Fig 5. TgPP1 depletion results in differentially phosphorylated proteins including a high number of IMC proteins.

(a) Volcano plot of the total phosphosites in the iKD TgPP1 mutant parasite after the treatment of auxin for 2 h resulting from phosphoproteomics analysis (n = 7,822). Selected proteins presenting hyperphosphorylated peptides in absence of TgPP1 are highlighted in red. Selected proteins presenting hypophosphorylated peptides are highlighted in green. See the full list in S2 Table. (b) Heat map of phosphosites which are differentially phosphorylated as a result of 2 h of auxin treatment in the iKD TgPP1 mutant. (c) Volcano plot of the total phosphosites in the iKD TgPP1 mutant parasite after the treatment of auxin for 24 h as demonstrated following phosphoproteomics analysis (n = 7,509). Selected proteins presenting hyperphosphorylated peptides in absence of TgPP1 are highlighted in red. Selected proteins presenting hypophosphorylated peptides are highlighted in green. See the full list in S2 Table. (d) Heat map displaying phosphosites which are differentially phosphorylated following the treatment of auxin for 24 h. (e) Expansion microscopy images of the iKD TgPP1 strain in absence and presence of auxin. The parasite IMC (IMC17, red) and cytoskeleton (acetylated tubulin, green) were labeled as well as the nucleus by DAPI (blue). A parasite with IMC formation defects is indicated by a white arrow. (f) Western blot image showing the unchanged level of expression of the TgIMC17 (IMC17-myc) protein in presence or absence of Auxin after 24 h. Sortilin was used as a loading control. IMC, inner membrane complex.

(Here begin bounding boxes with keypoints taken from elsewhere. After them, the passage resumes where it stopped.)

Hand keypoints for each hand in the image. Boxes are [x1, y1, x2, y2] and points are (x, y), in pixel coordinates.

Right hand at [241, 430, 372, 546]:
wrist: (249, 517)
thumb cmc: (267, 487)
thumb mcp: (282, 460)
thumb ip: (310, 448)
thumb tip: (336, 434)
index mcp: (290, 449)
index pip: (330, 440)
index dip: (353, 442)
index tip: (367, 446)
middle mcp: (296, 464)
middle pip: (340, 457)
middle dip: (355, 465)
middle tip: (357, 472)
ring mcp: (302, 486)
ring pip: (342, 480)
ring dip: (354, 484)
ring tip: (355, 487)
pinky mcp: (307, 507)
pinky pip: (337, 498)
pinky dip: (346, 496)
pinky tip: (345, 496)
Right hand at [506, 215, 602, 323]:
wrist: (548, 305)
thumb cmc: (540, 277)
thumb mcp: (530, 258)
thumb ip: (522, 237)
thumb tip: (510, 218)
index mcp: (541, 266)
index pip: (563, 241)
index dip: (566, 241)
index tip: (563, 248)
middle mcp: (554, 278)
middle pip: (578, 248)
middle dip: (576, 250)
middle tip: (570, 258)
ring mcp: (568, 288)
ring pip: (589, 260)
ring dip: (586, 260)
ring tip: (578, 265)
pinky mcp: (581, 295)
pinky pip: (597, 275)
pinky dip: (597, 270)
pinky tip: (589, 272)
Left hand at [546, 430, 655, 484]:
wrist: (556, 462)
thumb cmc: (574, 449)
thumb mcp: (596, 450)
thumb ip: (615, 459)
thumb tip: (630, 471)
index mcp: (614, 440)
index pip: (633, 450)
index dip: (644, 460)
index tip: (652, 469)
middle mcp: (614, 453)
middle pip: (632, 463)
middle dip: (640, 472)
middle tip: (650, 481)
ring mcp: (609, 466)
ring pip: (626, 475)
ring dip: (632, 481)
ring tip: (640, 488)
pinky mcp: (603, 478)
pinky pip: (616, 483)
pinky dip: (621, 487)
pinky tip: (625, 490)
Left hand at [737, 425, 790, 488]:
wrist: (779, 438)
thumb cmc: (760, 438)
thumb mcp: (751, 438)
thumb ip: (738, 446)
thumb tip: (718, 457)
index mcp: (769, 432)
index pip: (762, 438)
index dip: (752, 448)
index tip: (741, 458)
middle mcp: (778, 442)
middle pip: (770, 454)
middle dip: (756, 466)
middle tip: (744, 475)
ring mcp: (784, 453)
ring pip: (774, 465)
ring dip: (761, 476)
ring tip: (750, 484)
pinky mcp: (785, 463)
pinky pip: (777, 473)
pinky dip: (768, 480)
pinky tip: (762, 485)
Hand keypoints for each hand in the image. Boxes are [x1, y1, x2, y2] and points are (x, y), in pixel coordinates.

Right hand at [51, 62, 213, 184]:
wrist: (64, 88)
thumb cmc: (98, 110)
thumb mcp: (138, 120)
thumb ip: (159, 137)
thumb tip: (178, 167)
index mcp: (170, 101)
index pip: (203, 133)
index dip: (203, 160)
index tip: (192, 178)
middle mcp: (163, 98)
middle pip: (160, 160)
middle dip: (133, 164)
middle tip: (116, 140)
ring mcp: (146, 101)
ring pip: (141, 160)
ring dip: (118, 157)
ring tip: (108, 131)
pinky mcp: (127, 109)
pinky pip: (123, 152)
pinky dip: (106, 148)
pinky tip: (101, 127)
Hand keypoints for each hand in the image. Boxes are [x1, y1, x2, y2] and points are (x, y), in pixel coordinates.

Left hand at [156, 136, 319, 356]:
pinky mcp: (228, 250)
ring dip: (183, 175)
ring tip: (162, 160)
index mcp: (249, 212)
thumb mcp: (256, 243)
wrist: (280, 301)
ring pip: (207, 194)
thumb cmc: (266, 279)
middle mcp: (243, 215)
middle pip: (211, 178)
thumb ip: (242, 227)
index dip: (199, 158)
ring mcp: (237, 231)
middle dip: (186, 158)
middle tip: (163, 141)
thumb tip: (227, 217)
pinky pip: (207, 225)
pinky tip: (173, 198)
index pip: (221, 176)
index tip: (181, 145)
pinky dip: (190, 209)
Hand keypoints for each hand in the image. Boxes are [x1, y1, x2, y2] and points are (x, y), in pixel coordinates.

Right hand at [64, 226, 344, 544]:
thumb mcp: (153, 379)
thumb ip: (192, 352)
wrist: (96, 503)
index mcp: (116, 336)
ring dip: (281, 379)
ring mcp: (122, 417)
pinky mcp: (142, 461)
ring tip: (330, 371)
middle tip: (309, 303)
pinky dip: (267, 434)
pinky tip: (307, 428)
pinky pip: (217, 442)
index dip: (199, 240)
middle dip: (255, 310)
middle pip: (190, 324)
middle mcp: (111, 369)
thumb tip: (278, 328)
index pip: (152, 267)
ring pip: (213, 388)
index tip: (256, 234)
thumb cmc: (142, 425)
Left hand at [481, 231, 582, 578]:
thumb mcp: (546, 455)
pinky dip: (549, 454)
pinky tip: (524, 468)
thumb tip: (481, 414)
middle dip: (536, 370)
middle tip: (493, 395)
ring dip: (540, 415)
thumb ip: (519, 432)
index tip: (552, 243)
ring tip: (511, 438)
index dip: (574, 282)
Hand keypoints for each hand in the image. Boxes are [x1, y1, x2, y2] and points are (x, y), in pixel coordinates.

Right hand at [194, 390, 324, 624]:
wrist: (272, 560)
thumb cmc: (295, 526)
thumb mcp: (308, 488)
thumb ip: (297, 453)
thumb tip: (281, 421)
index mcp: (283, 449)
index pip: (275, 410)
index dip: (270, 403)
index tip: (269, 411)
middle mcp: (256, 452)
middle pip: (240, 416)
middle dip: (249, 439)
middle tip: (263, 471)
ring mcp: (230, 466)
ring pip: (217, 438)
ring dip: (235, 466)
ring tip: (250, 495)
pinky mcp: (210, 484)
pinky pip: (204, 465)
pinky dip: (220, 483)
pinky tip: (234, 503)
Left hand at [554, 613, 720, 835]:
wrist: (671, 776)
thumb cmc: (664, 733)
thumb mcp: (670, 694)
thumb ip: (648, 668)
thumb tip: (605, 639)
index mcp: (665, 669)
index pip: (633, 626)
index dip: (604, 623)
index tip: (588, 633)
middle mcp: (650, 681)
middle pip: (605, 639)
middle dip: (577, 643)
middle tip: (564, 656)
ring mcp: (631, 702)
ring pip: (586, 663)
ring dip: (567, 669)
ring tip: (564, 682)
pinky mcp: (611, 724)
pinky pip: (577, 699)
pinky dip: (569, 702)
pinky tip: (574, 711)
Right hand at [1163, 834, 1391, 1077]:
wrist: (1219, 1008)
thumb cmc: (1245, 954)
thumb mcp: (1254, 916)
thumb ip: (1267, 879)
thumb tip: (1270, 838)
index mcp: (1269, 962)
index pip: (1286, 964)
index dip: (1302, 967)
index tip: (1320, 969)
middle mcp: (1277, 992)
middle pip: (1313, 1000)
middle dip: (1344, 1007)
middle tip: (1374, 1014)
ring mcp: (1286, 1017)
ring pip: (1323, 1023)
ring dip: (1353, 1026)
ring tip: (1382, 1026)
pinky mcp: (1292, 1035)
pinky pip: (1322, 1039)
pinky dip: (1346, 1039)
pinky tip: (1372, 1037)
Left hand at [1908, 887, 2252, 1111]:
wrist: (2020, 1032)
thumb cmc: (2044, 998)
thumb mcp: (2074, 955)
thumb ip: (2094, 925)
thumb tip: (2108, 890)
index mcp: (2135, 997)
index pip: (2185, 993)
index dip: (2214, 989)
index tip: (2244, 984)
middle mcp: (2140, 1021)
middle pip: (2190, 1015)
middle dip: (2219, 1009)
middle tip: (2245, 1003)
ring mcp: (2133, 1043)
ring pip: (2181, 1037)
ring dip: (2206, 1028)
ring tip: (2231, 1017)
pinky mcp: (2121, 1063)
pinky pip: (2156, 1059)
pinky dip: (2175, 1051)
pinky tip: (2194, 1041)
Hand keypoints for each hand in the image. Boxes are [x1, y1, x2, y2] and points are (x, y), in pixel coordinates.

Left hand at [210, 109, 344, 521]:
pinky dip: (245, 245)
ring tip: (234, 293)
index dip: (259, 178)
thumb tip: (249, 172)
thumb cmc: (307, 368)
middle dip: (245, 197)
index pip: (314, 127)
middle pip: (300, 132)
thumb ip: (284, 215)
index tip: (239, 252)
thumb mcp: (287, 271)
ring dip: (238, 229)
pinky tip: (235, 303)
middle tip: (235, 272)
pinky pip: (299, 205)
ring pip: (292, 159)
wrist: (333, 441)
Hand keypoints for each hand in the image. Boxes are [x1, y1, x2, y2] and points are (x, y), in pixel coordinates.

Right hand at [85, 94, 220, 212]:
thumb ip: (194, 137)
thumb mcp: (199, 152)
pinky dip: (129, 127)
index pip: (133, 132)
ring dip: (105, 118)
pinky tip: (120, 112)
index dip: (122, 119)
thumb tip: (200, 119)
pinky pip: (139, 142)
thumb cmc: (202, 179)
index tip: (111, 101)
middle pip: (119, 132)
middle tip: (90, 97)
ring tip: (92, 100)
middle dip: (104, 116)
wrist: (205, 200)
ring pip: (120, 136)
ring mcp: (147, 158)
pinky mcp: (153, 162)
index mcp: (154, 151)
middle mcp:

Fig 6. The phosphorylation status of the TGGT1_297720 protein affects amylopectin steady-state levels.

(a) Schematic representation of the trehalose synthase-phosphatase protein (TGGT1_297720) that consisting of CBM20, trehalose synthase (TPS), and the trehalose phosphatase (TPP) domains. Differentially phosphorylated sites after TgPP1 depletion at Serine 1054 and Serine 1073 are indicated by red arrow heads. (b) Confocal imaging of the mutated TGGT1_297720 proteins. The myc tagged TGGT1_297720 protein is labeled with anti-myc antibodies (red). DAPI was used to stain the nucleus. Scale bar (2 μm) is indicated in the lower right corner of each individual image. The identity of the mutation is indicated on the left side. (c) Bar graph representing the percentage of PAS positive vacuoles at a pH of 7.0 in the WT and mutant 1054A, 1054D, 1073A, and 1073D parasites. A Student’s t test was carried out. ns > 0.05; mean ± SD (n = 3). (d) Bar graph representing the percentage of PAS positive vacuoles at a pH of 8.2 in the WT and mutant 1054A, 1054D, 1073A, and 1073D parasites. A Student’s t test was carried out. ns > 0.05, **p < 0.01; mean ± SD (n = 3). The data underlying this figure can be found in S1 Data. PAS, periodic acid–Schiff; TPP, trehalose-6-phosphate phosphatase; TPS, trehalose-6-phosphate synthase.